In the last week of December, wives, daughters and sisters of dozens of missing men, led by Mrs. Janjua, gathered in Rawalpindi, holding up posters and portraits of the missing men and shouting, “Give our loved ones back.”
But their protest was quickly thwarted by the police. The photographs of the missing men were snatched. The posters were confiscated.
Mrs. Janjua’s eldest son, Muhammad, 17, was beaten by the police, who removed his pants to humiliate him before they whisked him away in a police van. He was freed that evening but the next morning the image of Muhammad with his baggy trousers pulled down by the police appeared in newspapers across the country. Op-ed columnists and editorials expressed outrage at police “brutality” and sympathy for the missing people’s families surged.
Some of those released, like Muhammad Tariq, 35, have returned home. He is one of the few willing to talk. Mr. Tariq acknowledges that he formerly belonged to Jaish-e-Muhammad, a banned extremist group, but says he just gave the group money and was not an active member.
Mr. Tariq, a business owner from Gujranwala in the east who sells iron pipe, was “picked up in broad daylight on June 14, 2004, by around a dozen plainclothesmen and elite police commandos,” his father, Nizamud Din, said in an interview.
Mr. Din said he had been unsuccessful in locating his son through the courts, police officials and even the Senate’s Standing Committee on Human Rights. “He was portrayed as a big catch — a big terrorist,” Mr. Din said.
President Pervez Musharraf even alluded to the case, without mentioning Mr. Tariq by name, in his book “In the Line of Fire” in connection with a failed assassination attempt in December 2003, Mr. Din said.
General Musharraf wrote in his memoirs that a person from Gujranwala gave refuge to Abu Faraj al-Libbi, the No. 3 Qaeda leader. He was arrested in Pakistan in May 2005 and accused of organizing the failed assassination.
“It is all nonsense,” Mr. Tariq said. “I have no link. I don’t even know Libbi.”

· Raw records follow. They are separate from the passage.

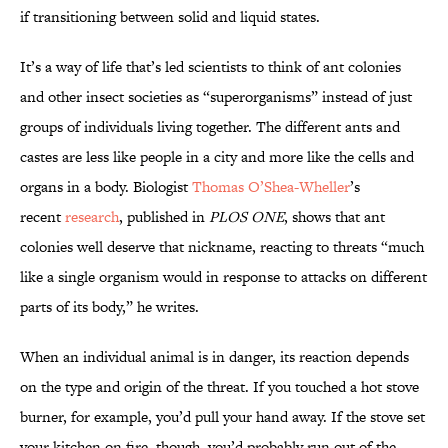
if transitioning between solid and liquid states.
It’s a way of life that’s led scientists to think of ant colonies
and other insect societies as “superorganisms” instead of just
groups of individuals living together. The different ants and
castes are less like people in a city and more like the cells and
organs in a body. Biologist
Thomas O’Shea-Wheller
’s
recent
research
, published in
PLOS ONE
, shows that ant
colonies well deserve that nickname, reacting to threats “much
like a single organism would in response to attacks on different
parts of its body,” he writes.
When an individual animal is in danger, its reaction depends
on the type and origin of the threat. If you touched a hot stove
burner, for example, you’d pull your hand away. If the stove set
your kitchen on fire, though, you’d probably run out of the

Mr. Tariq says he was singled out because in 2003 he briefly put up a family, introduced to him through a friend, of an Arab man who had been arrested in Quetta.
Mr. Tariq, a father of five, stammers while recounting his time in detention.
“For two years, I did not see the sky, the sun or the moon,” he said. He said he was kept in a 4 foot by 7 foot cell in this city, was interrogated by Pakistani military officers, mostly about Mr. Libbi, and endured “all kinds of imaginable torture.”
He was released Nov. 27 and pushed from a vehicle at night at an intersection near Islamabad. He said he had never been brought before a court. Mr. Din and Mr. Tariq said they believed the release was a result of the pressure from Mrs. Janjua’s group and the Supreme Court case.
Mrs. Janjua hopes her husband will return the same way, some day soon. “At every doorbell,” she said, “I think he is back.”